* Records:

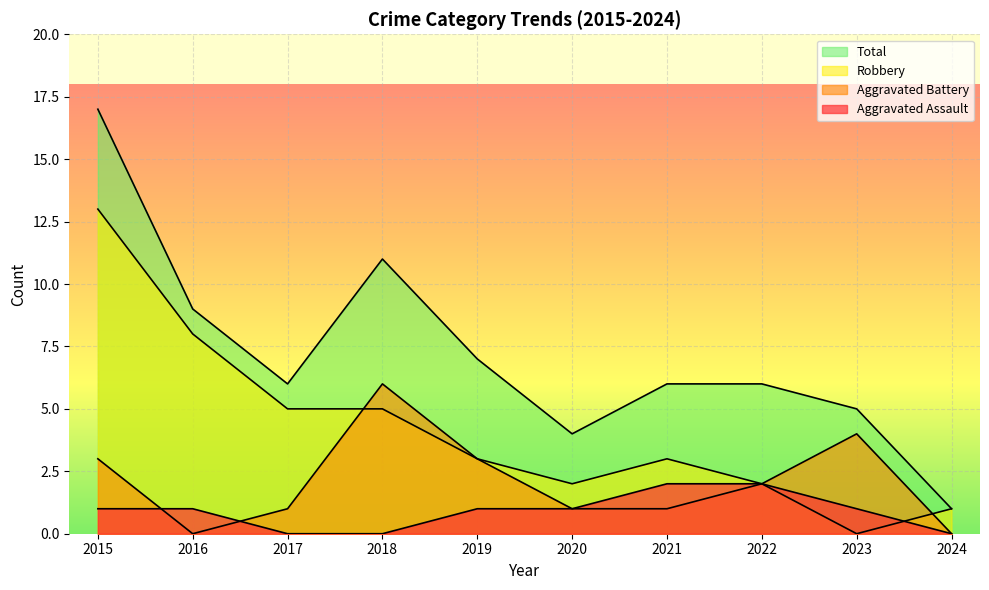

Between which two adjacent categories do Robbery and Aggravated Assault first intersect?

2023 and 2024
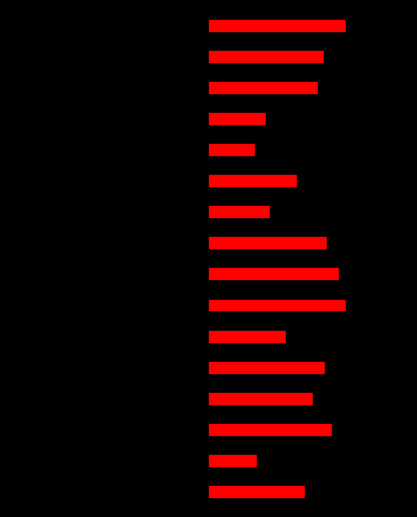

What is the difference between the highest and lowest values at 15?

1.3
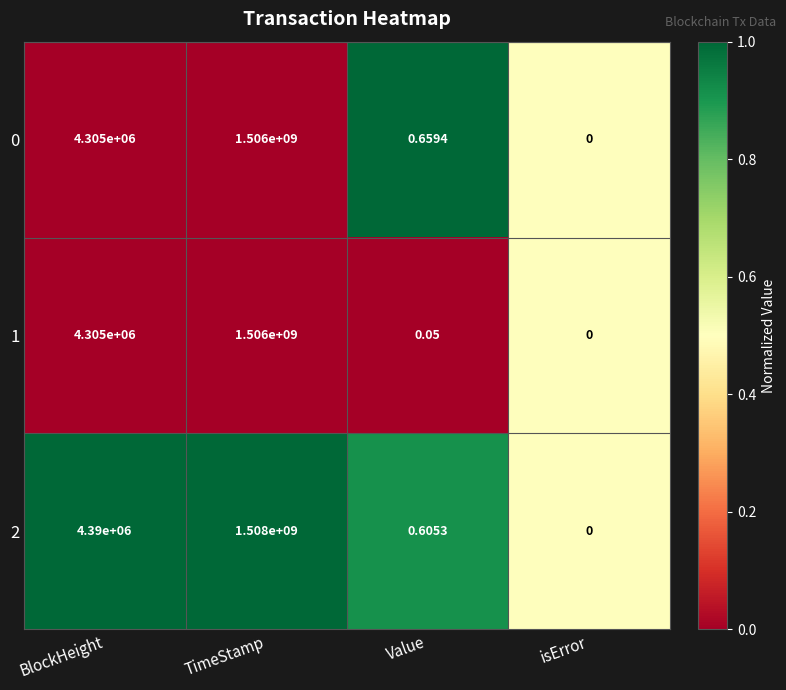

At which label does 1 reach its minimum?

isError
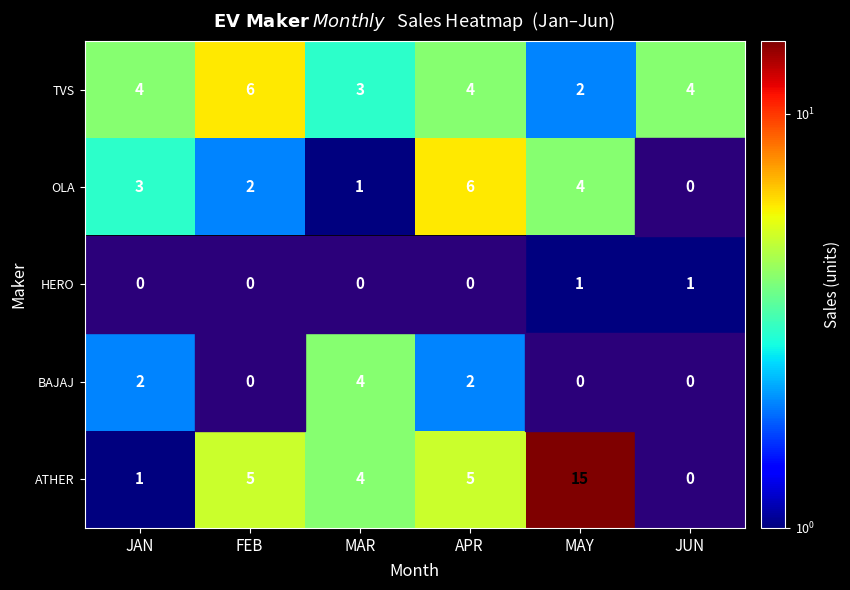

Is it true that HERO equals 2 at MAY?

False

* Exercise directions:
Please count how many lines of the material above contain the word "which", and reply with that number only.

* Exercise result:
2